• **GIVEN INFORMATION**
============
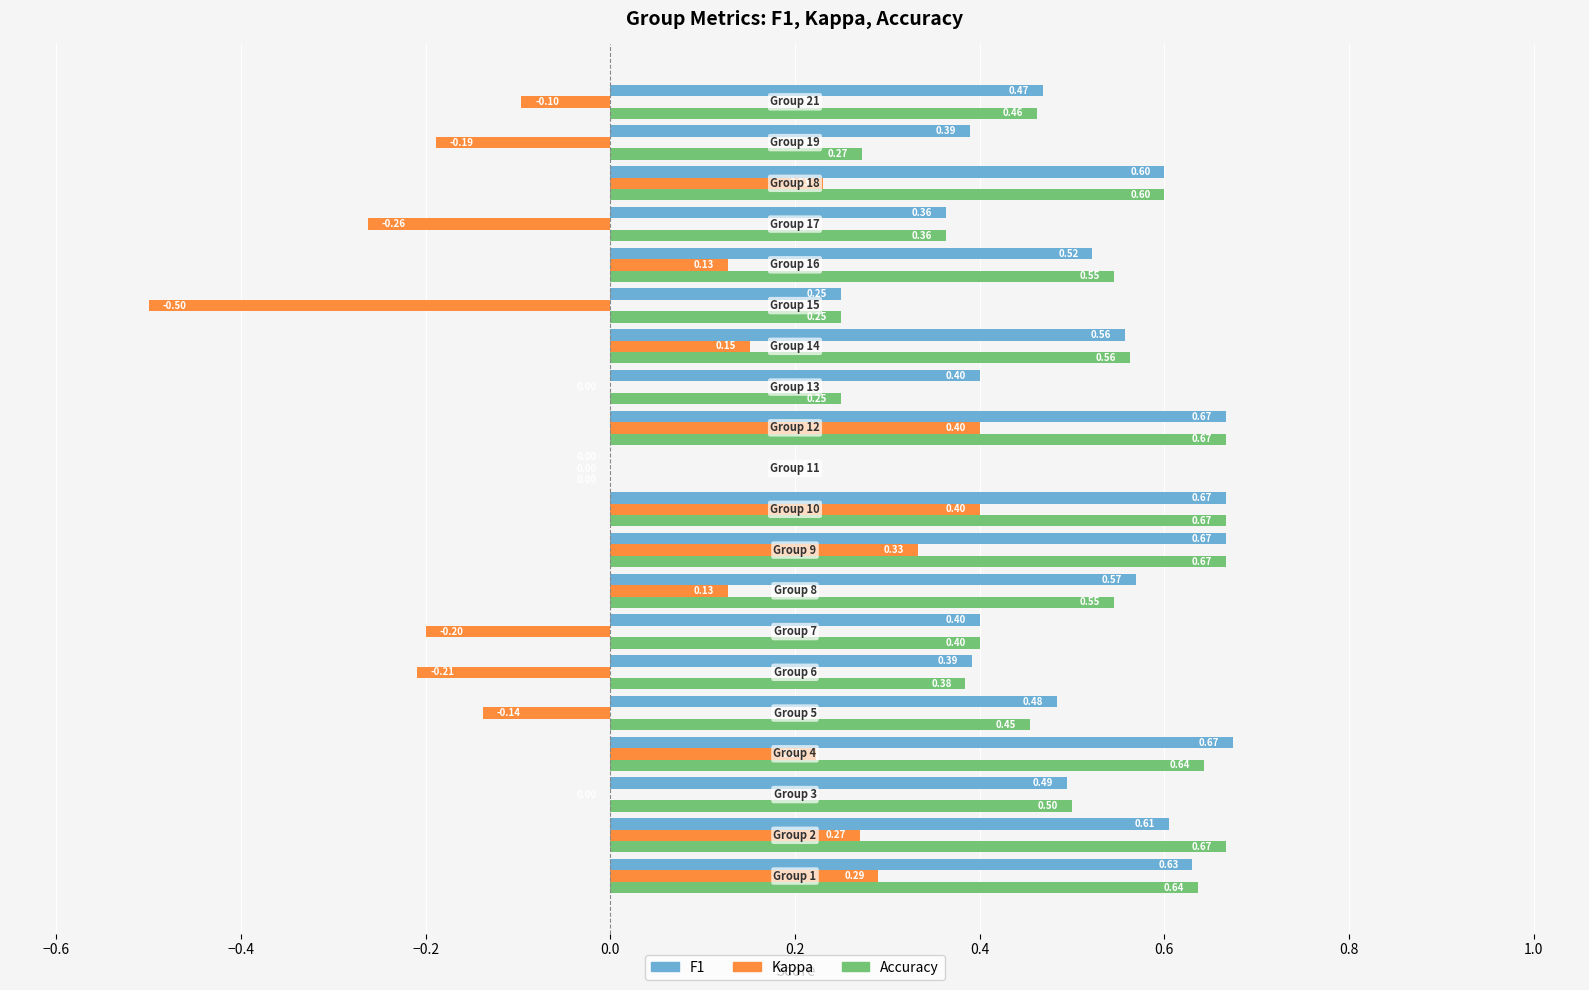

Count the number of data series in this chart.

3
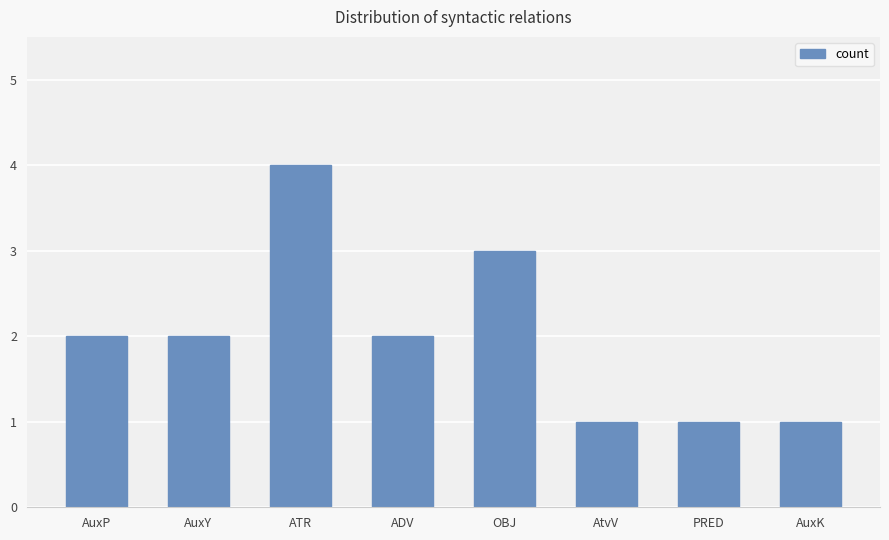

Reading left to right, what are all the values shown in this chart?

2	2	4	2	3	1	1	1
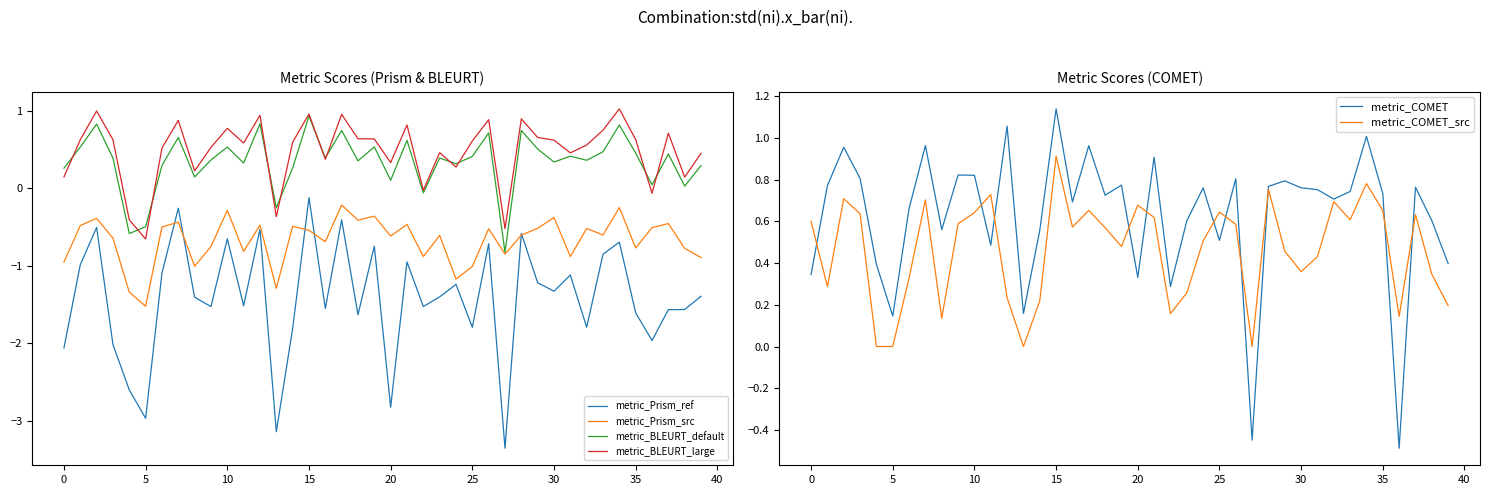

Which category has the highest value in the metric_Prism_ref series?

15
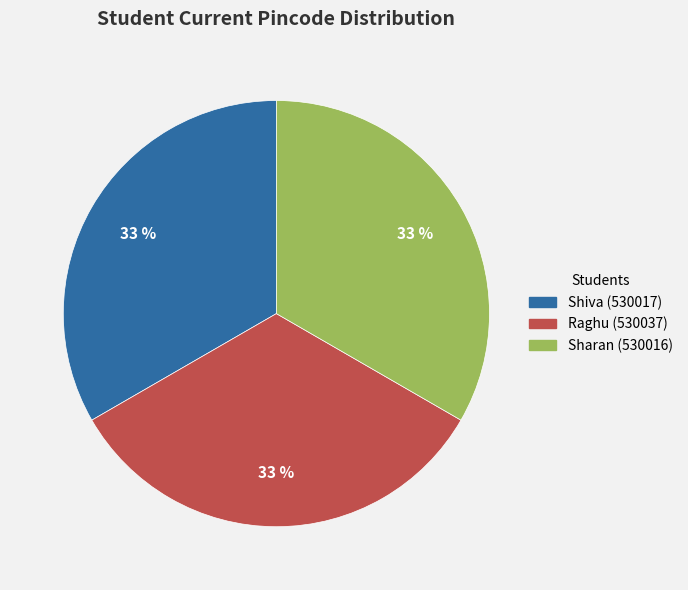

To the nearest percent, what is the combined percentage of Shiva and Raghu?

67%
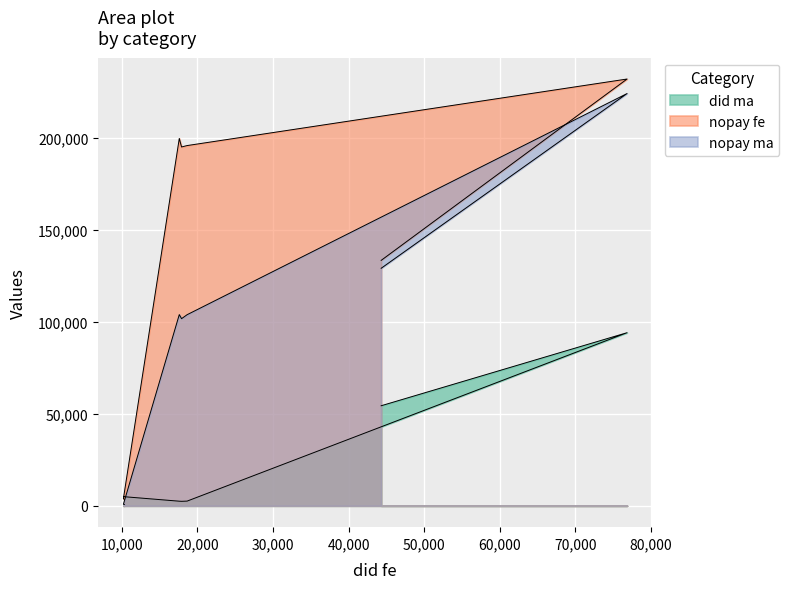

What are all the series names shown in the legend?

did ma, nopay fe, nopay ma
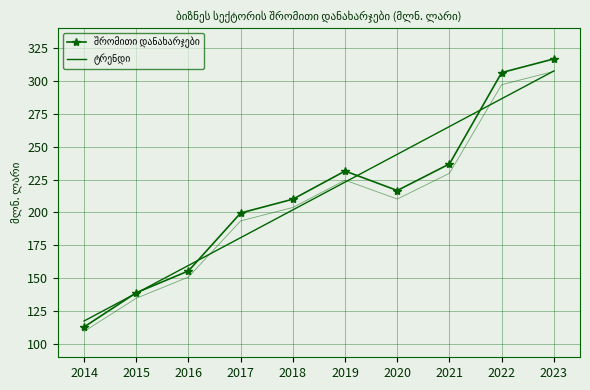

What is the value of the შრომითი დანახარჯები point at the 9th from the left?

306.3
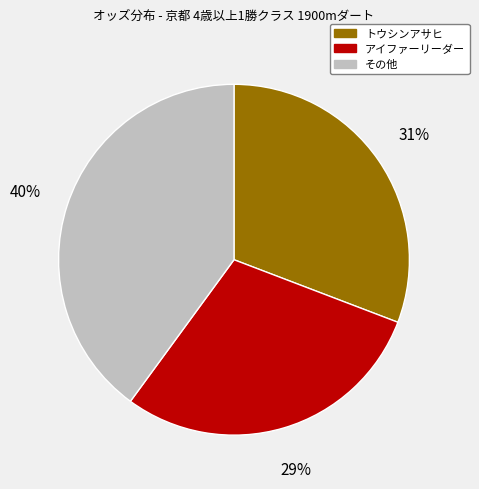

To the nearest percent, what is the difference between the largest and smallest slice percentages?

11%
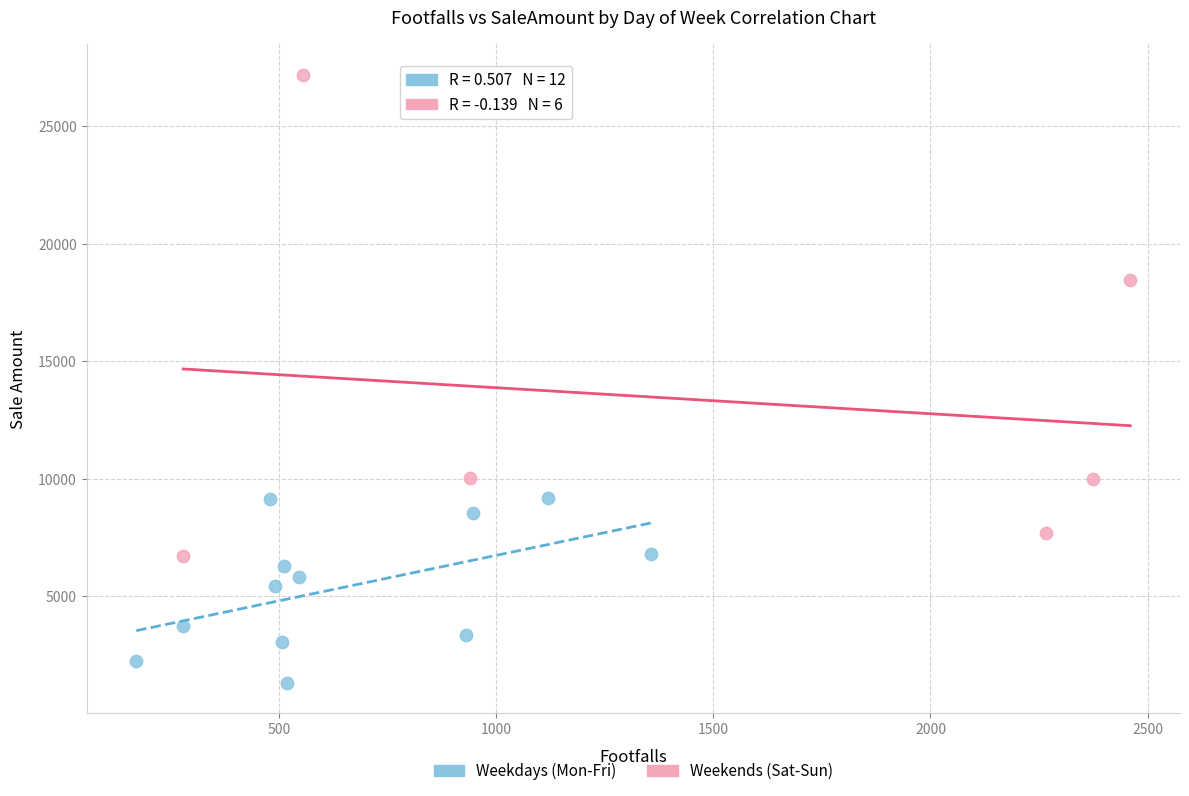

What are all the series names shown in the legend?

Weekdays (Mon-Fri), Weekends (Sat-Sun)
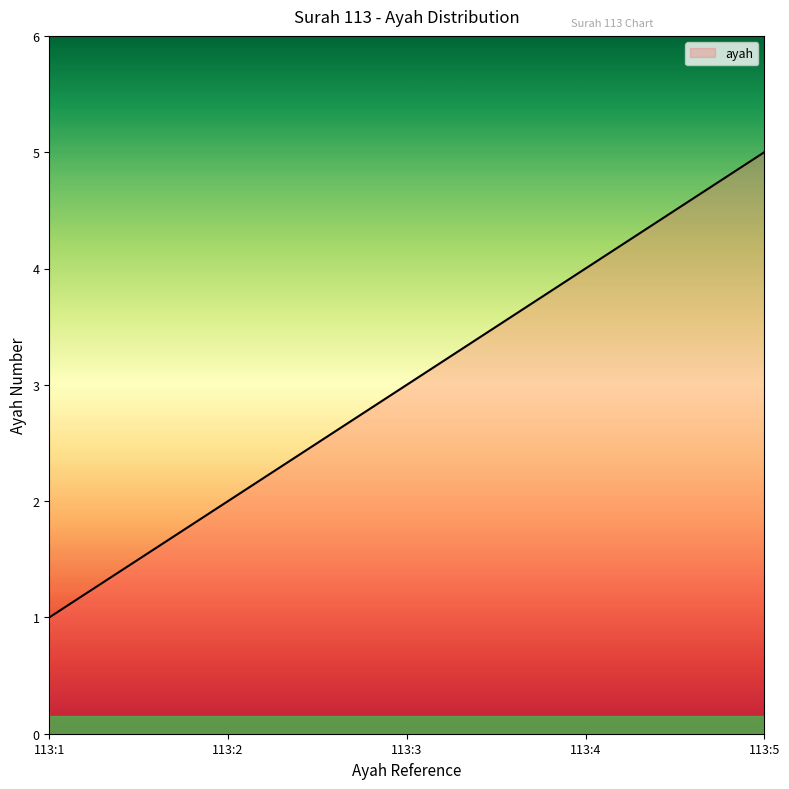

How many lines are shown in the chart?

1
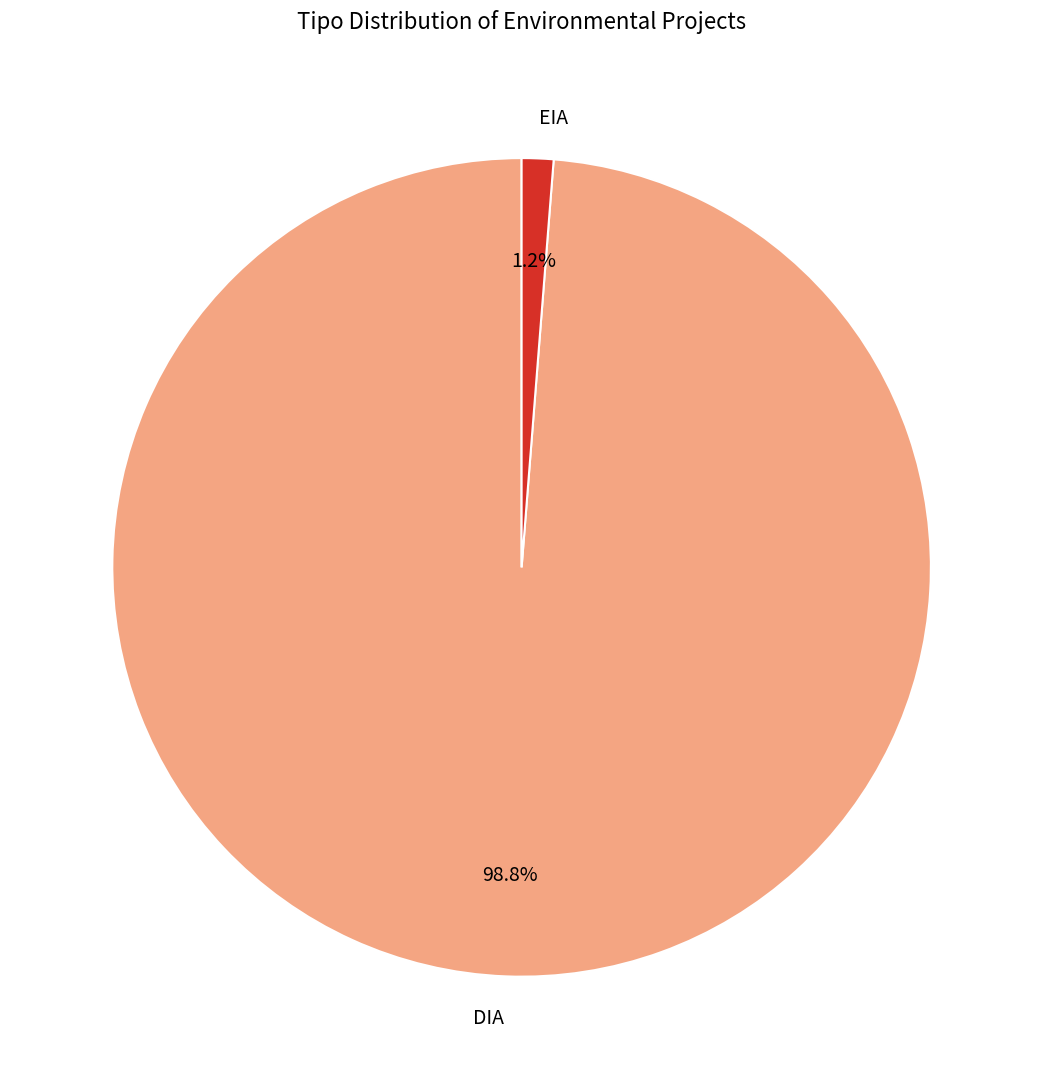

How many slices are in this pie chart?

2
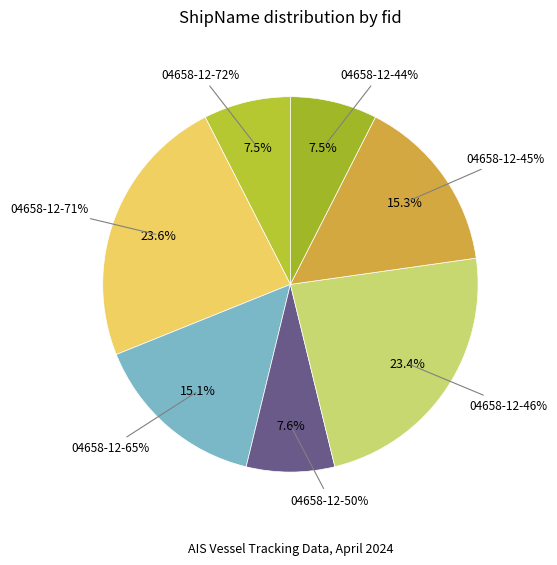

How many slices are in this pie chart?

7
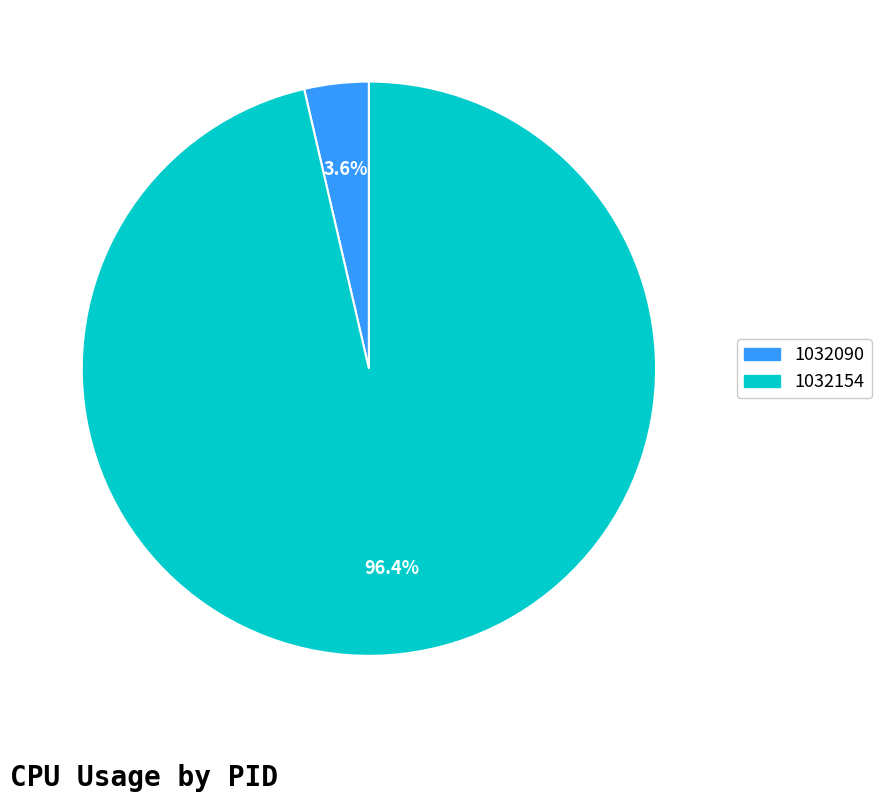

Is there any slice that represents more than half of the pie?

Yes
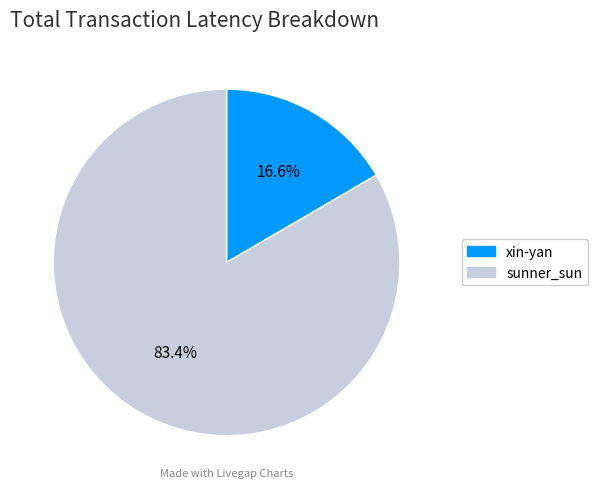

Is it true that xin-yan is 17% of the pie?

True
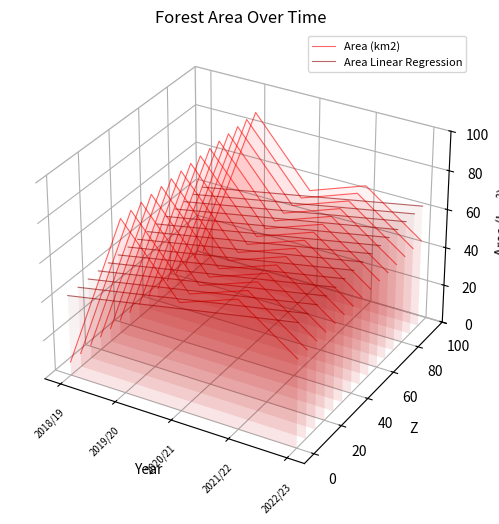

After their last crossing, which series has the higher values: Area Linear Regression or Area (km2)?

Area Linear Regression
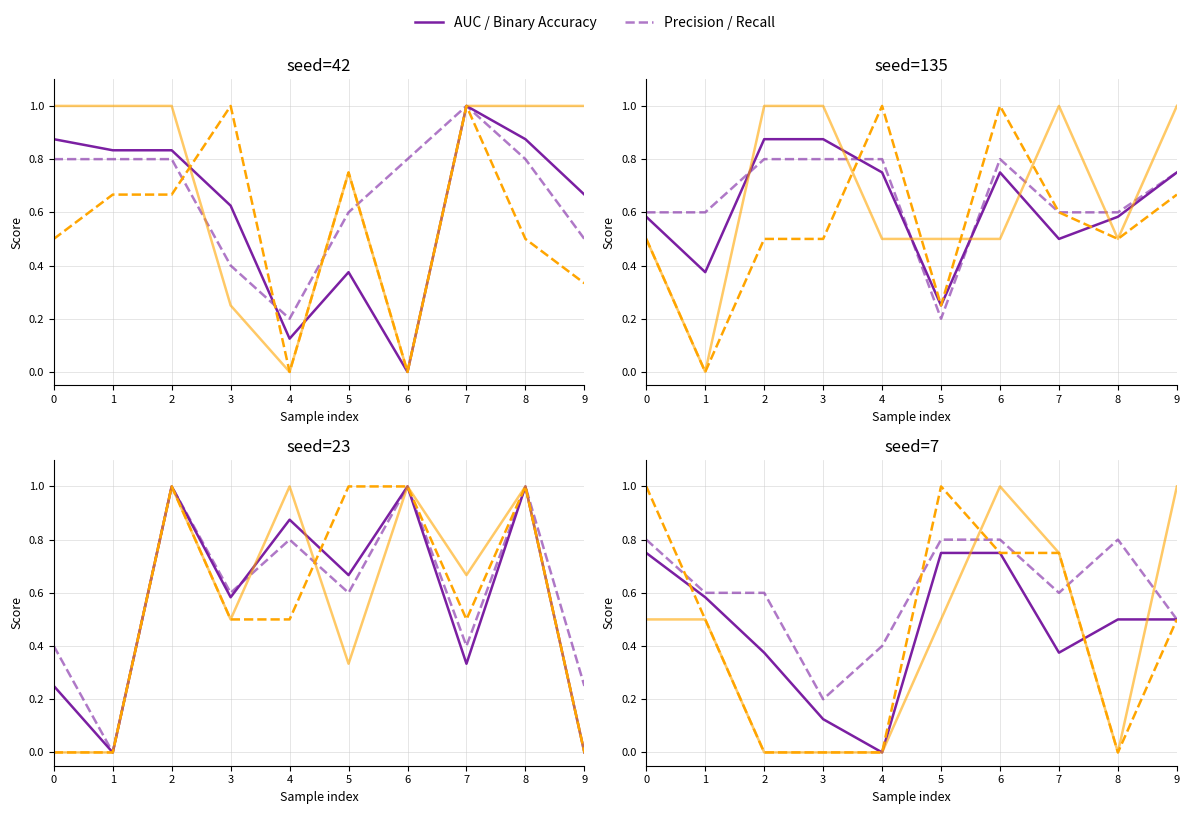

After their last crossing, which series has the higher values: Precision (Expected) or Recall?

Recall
============
• **TASK OBJECTIVE**
Transcribe all of the lines above word for word, without the pictures.

• **RESULT OF THE TASK**
Count the number of data series in this chart.

3

Reading left to right, what are all the values shown in this chart?

2	2	4	2	3	1	1	1

Which category has the highest value in the metric_Prism_ref series?

15

To the nearest percent, what is the combined percentage of Shiva and Raghu?

67%

What are all the series names shown in the legend?

did ma, nopay fe, nopay ma

What is the value of the შრომითი დანახარჯები point at the 9th from the left?

306.3

To the nearest percent, what is the difference between the largest and smallest slice percentages?

11%

What are all the series names shown in the legend?

Weekdays (Mon-Fri), Weekends (Sat-Sun)

How many lines are shown in the chart?

1

How many slices are in this pie chart?

2

How many slices are in this pie chart?

7

Is there any slice that represents more than half of the pie?

Yes

Is it true that xin-yan is 17% of the pie?

True

After their last crossing, which series has the higher values: Area Linear Regression or Area (km2)?

Area Linear Regression

After their last crossing, which series has the higher values: Precision (Expected) or Recall?

Recall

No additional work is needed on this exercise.